Multiobjective Optimization to Support Long-term Water Treatment Planning

The impact of climate change and increasing demand are projected to exacerbate water scarcity in many parts of the world. Impacts on the quality of drinking water sources, however, vary widely and are more difficult to quantify than quantity impacts. To deal with this uncertainty, water treatment simulation models enable planners to analyse operational and infrastructural alternatives across an ensemble of possible source water conditions. Manually developing these alternatives, however, does not guarantee that the best solutions are considered. To address this shortcoming, we developed a multiobjective optimization framework to generate treatment alternatives with robust performance across potential water quality futures. Using a multiobjective evolutionary algorithm coupled with a treatment model, we can examine the tradeoffs between competing treatment objectives, such as cost, disinfection byproduct formation, and the inactivation and removal of pathogens. To illustrate this technique, we studied a snowmelt dominated watershed in the western United States that has recently experienced wildfire and flooding events.
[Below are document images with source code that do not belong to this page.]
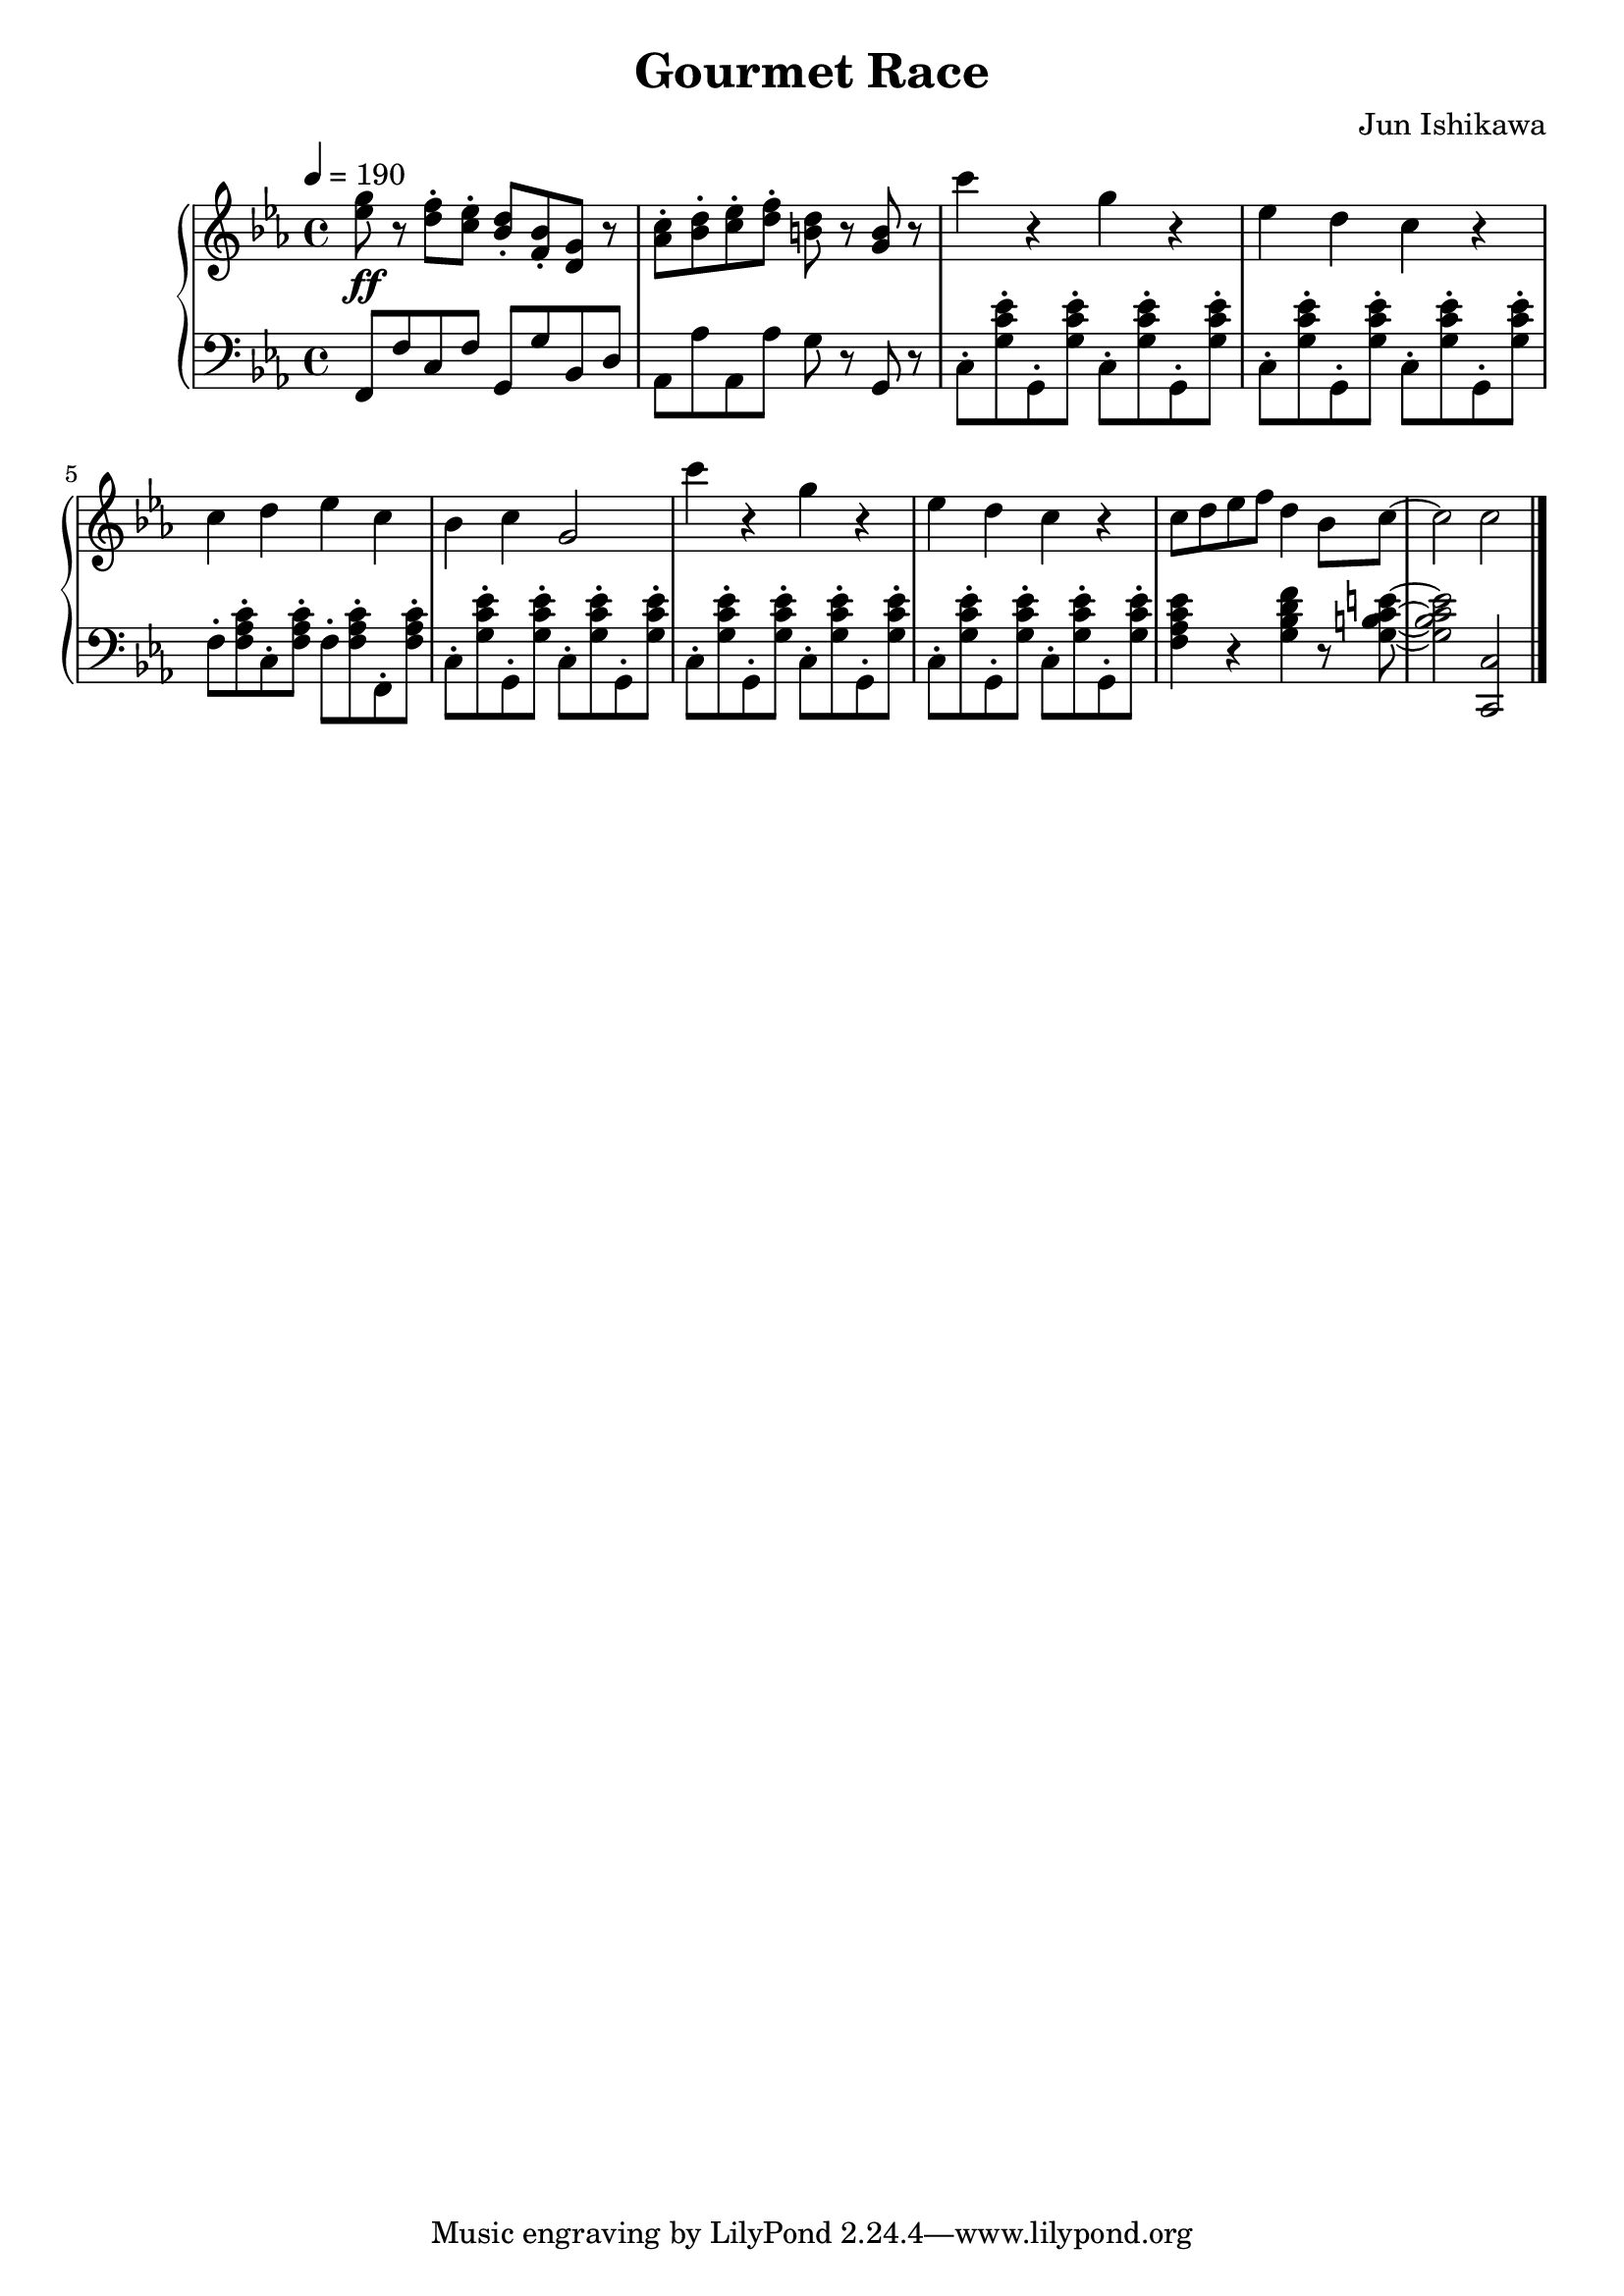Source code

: \language english
\header {
  title = "Gourmet Race"
  composer = "Jun Ishikawa"
}

melody = \relative c'' {
  \tempo 4 = 190
  \clef treble
  \time 4/4
  \key c \minor
  <ef g>8 \ff r <d f>-. <c ef>-. <bf d>-. <f bf>-. <d g> r
  <af' c>-. <bf d>-. <c ef>-. <d f>-. <b d> r <g b> r
  c'4 r g r ef d c r c d ef c bf c g2
  c'4 r g r ef d c r
  c8 d ef f d4 bf8 c8~ c2 c
  \bar "|."
}

bass = \relative c, {
  \tempo 4 = 190
  \clef bass
  \time 4/4
  \key c \minor
  f8 f' c f g, g' bf, d af af' af, af' g r g, r 
  c-. <g' c ef>-. g,-. q-. c-. q-. g-. q-.
  c-. q-. g-. q-. c-. q-. g-. q-.
  f'-. <f af c>-. c-. q-. f-. q-. f,-. q-.
  c'-. <g' c ef>-. g,-. q-. c-. q-. g-. q-.
  c-. q-. g-. q-. c-. q-. g-. q-.
  c-. q-. g-. q-. c-. q-. g-. q-.
  <f' af c ef>4 r <g bf d f> r8 <g b c e>~ <g b c e>2 <c,, c'>
  \bar "|."
}

\score {
  \new PianoStaff <<
    \new Staff = "upper" \melody
    \new Staff = "bass" \bass
  >>
  \layout {}
  \midi {}
}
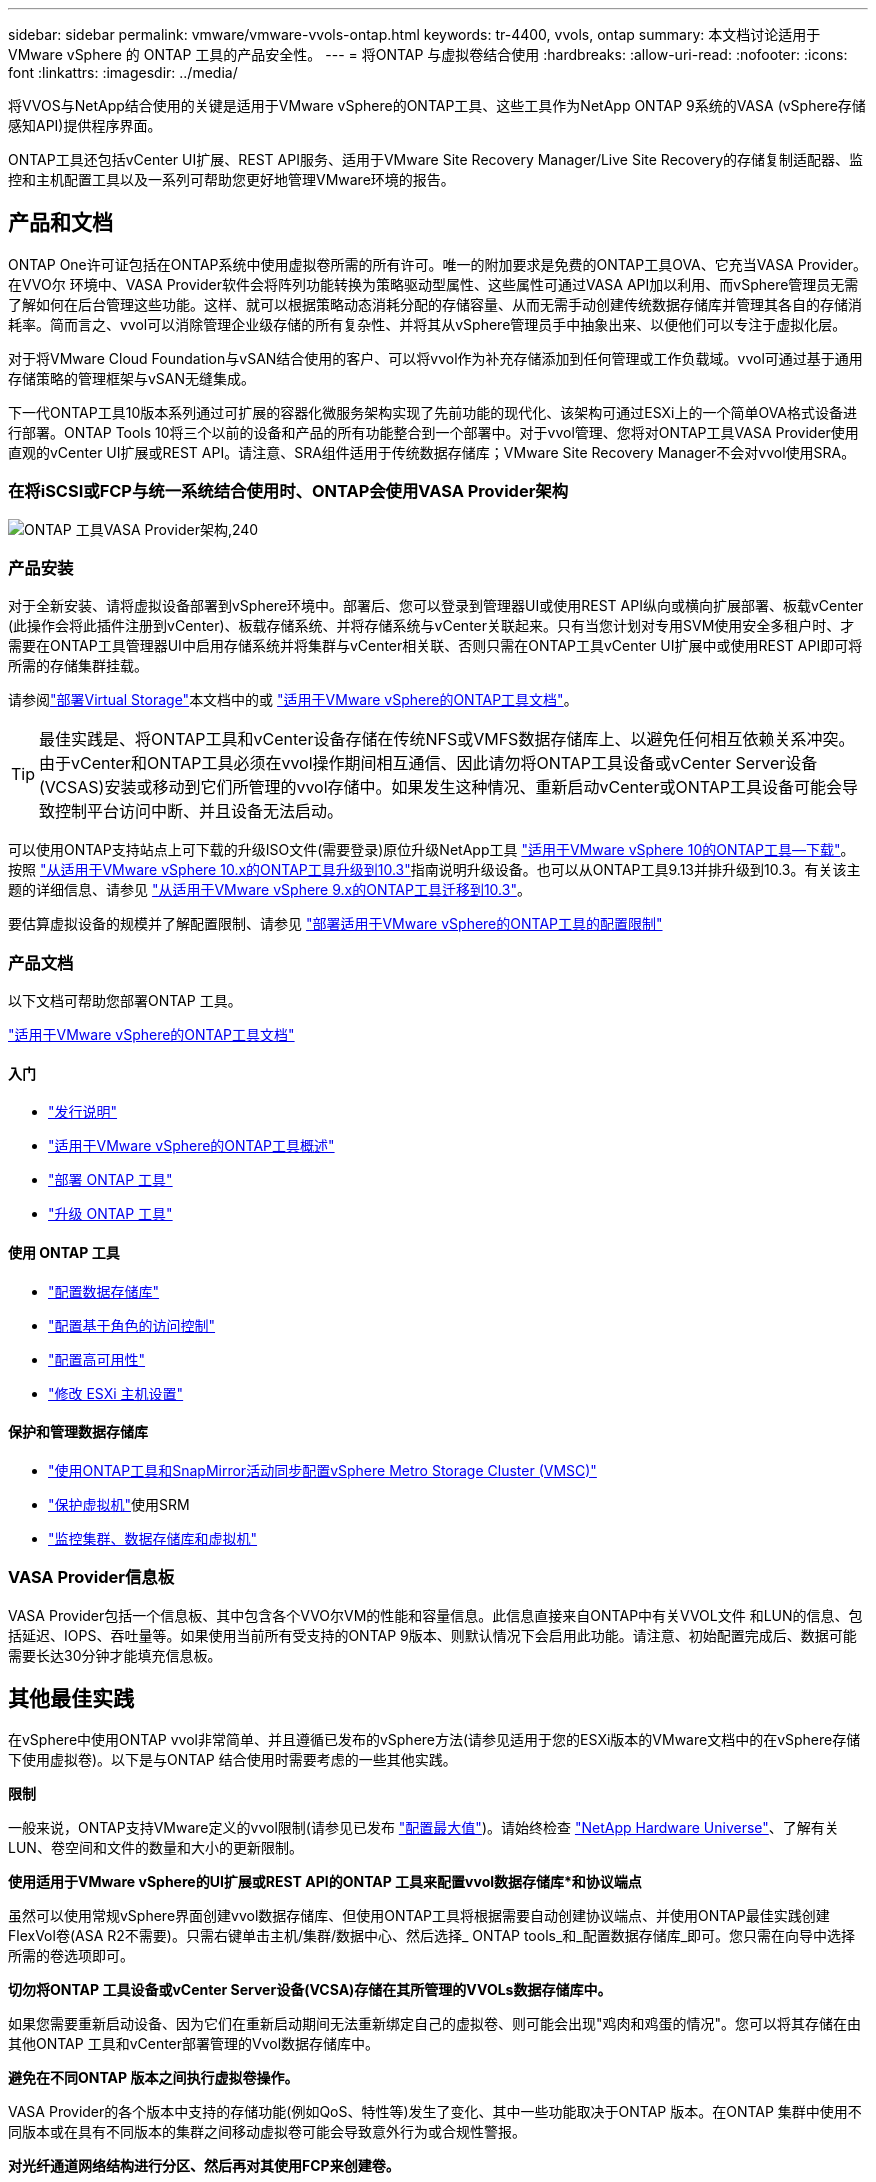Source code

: ---
sidebar: sidebar 
permalink: vmware/vmware-vvols-ontap.html 
keywords: tr-4400, vvols, ontap 
summary: 本文档讨论适用于 VMware vSphere 的 ONTAP 工具的产品安全性。 
---
= 将ONTAP 与虚拟卷结合使用
:hardbreaks:
:allow-uri-read: 
:nofooter: 
:icons: font
:linkattrs: 
:imagesdir: ../media/


[role="lead"]
将VVOS与NetApp结合使用的关键是适用于VMware vSphere的ONTAP工具、这些工具作为NetApp ONTAP 9系统的VASA (vSphere存储感知API)提供程序界面。

ONTAP工具还包括vCenter UI扩展、REST API服务、适用于VMware Site Recovery Manager/Live Site Recovery的存储复制适配器、监控和主机配置工具以及一系列可帮助您更好地管理VMware环境的报告。



== 产品和文档

ONTAP One许可证包括在ONTAP系统中使用虚拟卷所需的所有许可。唯一的附加要求是免费的ONTAP工具OVA、它充当VASA Provider。在VVO尔 环境中、VASA Provider软件会将阵列功能转换为策略驱动型属性、这些属性可通过VASA API加以利用、而vSphere管理员无需了解如何在后台管理这些功能。这样、就可以根据策略动态消耗分配的存储容量、从而无需手动创建传统数据存储库并管理其各自的存储消耗率。简而言之、vvol可以消除管理企业级存储的所有复杂性、并将其从vSphere管理员手中抽象出来、以便他们可以专注于虚拟化层。

对于将VMware Cloud Foundation与vSAN结合使用的客户、可以将vvol作为补充存储添加到任何管理或工作负载域。vvol可通过基于通用存储策略的管理框架与vSAN无缝集成。

下一代ONTAP工具10版本系列通过可扩展的容器化微服务架构实现了先前功能的现代化、该架构可通过ESXi上的一个简单OVA格式设备进行部署。ONTAP Tools 10将三个以前的设备和产品的所有功能整合到一个部署中。对于vvol管理、您将对ONTAP工具VASA Provider使用直观的vCenter UI扩展或REST API。请注意、SRA组件适用于传统数据存储库；VMware Site Recovery Manager不会对vvol使用SRA。



=== 在将iSCSI或FCP与统一系统结合使用时、ONTAP会使用VASA Provider架构

image:vvols-image5.png["ONTAP 工具VASA Provider架构,240"]



=== 产品安装

对于全新安装、请将虚拟设备部署到vSphere环境中。部署后、您可以登录到管理器UI或使用REST API纵向或横向扩展部署、板载vCenter (此操作会将此插件注册到vCenter)、板载存储系统、并将存储系统与vCenter关联起来。只有当您计划对专用SVM使用安全多租户时、才需要在ONTAP工具管理器UI中启用存储系统并将集群与vCenter相关联、否则只需在ONTAP工具vCenter UI扩展中或使用REST API即可将所需的存储集群挂载。

请参阅link:vmware-vvols-deploy.html["部署Virtual Storage"^]本文档中的或 https://docs.netapp.com/us-en/ontap-tools-vmware-vsphere-10/index.html["适用于VMware vSphere的ONTAP工具文档"^]。

[TIP]
====
最佳实践是、将ONTAP工具和vCenter设备存储在传统NFS或VMFS数据存储库上、以避免任何相互依赖关系冲突。由于vCenter和ONTAP工具必须在vvol操作期间相互通信、因此请勿将ONTAP工具设备或vCenter Server设备(VCSAS)安装或移动到它们所管理的vvol存储中。如果发生这种情况、重新启动vCenter或ONTAP工具设备可能会导致控制平台访问中断、并且设备无法启动。

====
可以使用ONTAP支持站点上可下载的升级ISO文件(需要登录)原位升级NetApp工具 https://mysupport.netapp.com/site/products/all/details/otv10/downloads-tab["适用于VMware vSphere 10的ONTAP工具—下载"]。按照 https://docs.netapp.com/us-en/ontap-tools-vmware-vsphere-10/upgrade/upgrade-ontap-tools.html["从适用于VMware vSphere 10.x的ONTAP工具升级到10.3"]指南说明升级设备。也可以从ONTAP工具9.13并排升级到10.3。有关该主题的详细信息、请参见 https://docs.netapp.com/us-en/ontap-tools-vmware-vsphere-10/migrate/migrate-to-latest-ontaptools.html["从适用于VMware vSphere 9.x的ONTAP工具迁移到10.3"]。

要估算虚拟设备的规模并了解配置限制、请参见 https://docs.netapp.com/us-en/ontap-tools-vmware-vsphere-10/deploy/prerequisites.html#configuration-limits-to-deploy-ontap-tools-for-vmware-vsphere["部署适用于VMware vSphere的ONTAP工具的配置限制"^]



=== 产品文档

以下文档可帮助您部署ONTAP 工具。

https://docs.netapp.com/us-en/ontap-tools-vmware-vsphere-10/index.html["适用于VMware vSphere的ONTAP工具文档"^]



==== 入门

* https://docs.netapp.com/us-en/ontap-tools-vmware-vsphere-10/release-notes/release-notes.html["发行说明"^]
* https://docs.netapp.com/us-en/ontap-tools-vmware-vsphere-10/concepts/ontap-tools-overview.html["适用于VMware vSphere的ONTAP工具概述"^]
* https://docs.netapp.com/us-en/ontap-tools-vmware-vsphere-10/deploy/ontap-tools-deployment.html["部署 ONTAP 工具"^]
* https://docs.netapp.com/us-en/ontap-tools-vmware-vsphere-10/upgrade/upgrade-ontap-tools.html["升级 ONTAP 工具"^]




==== 使用 ONTAP 工具

* https://docs.netapp.com/us-en/ontap-tools-vmware-vsphere-10/configure/create-datastore.html["配置数据存储库"^]
* https://docs.netapp.com/us-en/ontap-tools-vmware-vsphere-10/configure/configure-user-role-and-privileges.html["配置基于角色的访问控制"^]
* https://docs.netapp.com/us-en/ontap-tools-vmware-vsphere-10/manage/edit-appliance-settings.html["配置高可用性"^]
* https://docs.netapp.com/us-en/ontap-tools-vmware-vsphere-10/manage/edit-esxi-host-settings.html["修改 ESXi 主机设置"^]




==== 保护和管理数据存储库

* https://docs.netapp.com/us-en/ontap-tools-vmware-vsphere-10/configure/protect-cluster.html["使用ONTAP工具和SnapMirror活动同步配置vSphere Metro Storage Cluster (VMSC)"^]
* https://docs.netapp.com/us-en/ontap-tools-vmware-vsphere-10/protect/enable-storage-replication-adapter.html["保护虚拟机"^]使用SRM
* https://docs.netapp.com/us-en/ontap-tools-vmware-vsphere-10/manage/reports.html["监控集群、数据存储库和虚拟机"^]




=== VASA Provider信息板

VASA Provider包括一个信息板、其中包含各个VVO尔VM的性能和容量信息。此信息直接来自ONTAP中有关VVOL文件 和LUN的信息、包括延迟、IOPS、吞吐量等。如果使用当前所有受支持的ONTAP 9版本、则默认情况下会启用此功能。请注意、初始配置完成后、数据可能需要长达30分钟才能填充信息板。



== 其他最佳实践

在vSphere中使用ONTAP vvol非常简单、并且遵循已发布的vSphere方法(请参见适用于您的ESXi版本的VMware文档中的在vSphere存储下使用虚拟卷)。以下是与ONTAP 结合使用时需要考虑的一些其他实践。

*限制*

一般来说，ONTAP支持VMware定义的vvol限制(请参见已发布 https://configmax.esp.vmware.com/guest?vmwareproduct=vSphere&release=vSphere%207.0&categories=8-0["配置最大值"^])。请始终检查 https://hwu.netapp.com/["NetApp Hardware Universe"^]、了解有关LUN、卷空间和文件的数量和大小的更新限制。

*使用适用于VMware vSphere的UI扩展或REST API的ONTAP 工具来配置vvol数据存储库*和协议端点*

虽然可以使用常规vSphere界面创建vvol数据存储库、但使用ONTAP工具将根据需要自动创建协议端点、并使用ONTAP最佳实践创建FlexVol卷(ASA R2不需要)。只需右键单击主机/集群/数据中心、然后选择_ ONTAP tools_和_配置数据存储库_即可。您只需在向导中选择所需的卷选项即可。

*切勿将ONTAP 工具设备或vCenter Server设备(VCSA)存储在其所管理的VVOLs数据存储库中。*

如果您需要重新启动设备、因为它们在重新启动期间无法重新绑定自己的虚拟卷、则可能会出现"鸡肉和鸡蛋的情况"。您可以将其存储在由其他ONTAP 工具和vCenter部署管理的Vvol数据存储库中。

*避免在不同ONTAP 版本之间执行虚拟卷操作。*

VASA Provider的各个版本中支持的存储功能(例如QoS、特性等)发生了变化、其中一些功能取决于ONTAP 版本。在ONTAP 集群中使用不同版本或在具有不同版本的集群之间移动虚拟卷可能会导致意外行为或合规性警报。

*对光纤通道网络结构进行分区、然后再对其使用FCP来创建卷。*

ONTAP 工具的VASA提供程序负责根据已发现的受管ESXi主机启动程序管理ONTAP 中的FCP和iSCSI igrou以及NVMe子系统。但是、它不会与光纤通道交换机集成来管理分区。必须先根据最佳实践进行分区、然后才能进行任何配置。以下是单个启动程序分区到四个ONTAP系统的示例：

单个启动程序分区：

image:vvols-image7.gif["具有四个节点的单个启动程序分区、400"]

有关更多最佳实践、请参见以下文档：

https://www.netapp.com/media/10680-tr4080.pdf["_TR-4080：《现代SAN ONTAP 9_最佳实践》"^]

https://www.netapp.com/pdf.html?item=/media/10681-tr4684.pdf["_TR-4684使用NVMe-oF实施和配置现代SAN"^]

*根据需要规划备用FlexVol卷。*

对于非R2系统、可能需要向ASA数据存储库添加多个后备卷、以便在ONTAP集群中分布工作负载、支持不同的策略选项或增加允许的LUN或文件数量。但是、如果需要最大的存储效率、请将所有备份卷放在一个聚合上。或者、如果需要最大的克隆性能、则可以考虑使用一个FlexVol 卷、并将模板或内容库保留在同一个卷中。VASA Provider会将许多VVOLs存储操作(包括迁移、克隆和快照)卸载到ONTAP。如果在一个FlexVol 卷中执行此操作、则会使用节省空间的文件克隆、并且这些克隆几乎可以即时使用。在FlexVol 卷之间执行此操作时、这些副本可以快速可用并使用实时重复数据删除和数据压缩、但只有在使用后台重复数据删除和数据压缩的卷上运行后台作业后、才能最大程度地恢复存储效率。根据源和目标、某些效率可能会降级。

在ASA R2系统中、卷或聚合的概念从用户那里抽象出来、从而消除了这种复杂性。系统会自动处理动态放置、并根据需要创建协议端点。如果需要进行额外扩展、可以即时自动创建其他协议端点。

*请考虑使用最大IOPS来控制未知或测试VM。*

最大IOPS首次在VASA Provider 7.1中推出、可用于将未知工作负载的IOPS限制为特定VVOR、以避免对其他更关键的工作负载产生影响。有关性能管理的详细信息、请参见表4。

*确保您具有足够的数据Lifs。*请参阅 link:vmware-vvols-deploy.html["部署Virtual Storage"^]。

*遵循所有协议最佳实践。*

请参见NetApp和VMware针对您选择的协议提供的其他最佳实践指南。一般而言，除了上述情况外，没有任何其他变化。

*使用基于NFS v3*的Vvol的网络配置示例

image:vvols-image18.png["使用基于NFS v3、500的vvol进行网络配置"]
These extreme events provide a proxy for the envelope of water quality uncertainty for that watershed. By creating an ensemble of water quality scenarios from the historical data, we developed an optimization problem to generate chemical dosing strategies for a conventional treatment plant in the area. We found that the plant would have the treatment capacity to handle increases in organic carbon up to 25% of historical peak concentrations. Because it is unlikely for organic carbon to reach these concentrations, the water utility would not need to consider infrastructural improvements to the plant in the near term. To visualize the optimization results, we use an open source interactive visualization library called Parasol, which can handle the large, high-dimensional data produced by multiobjective optimization.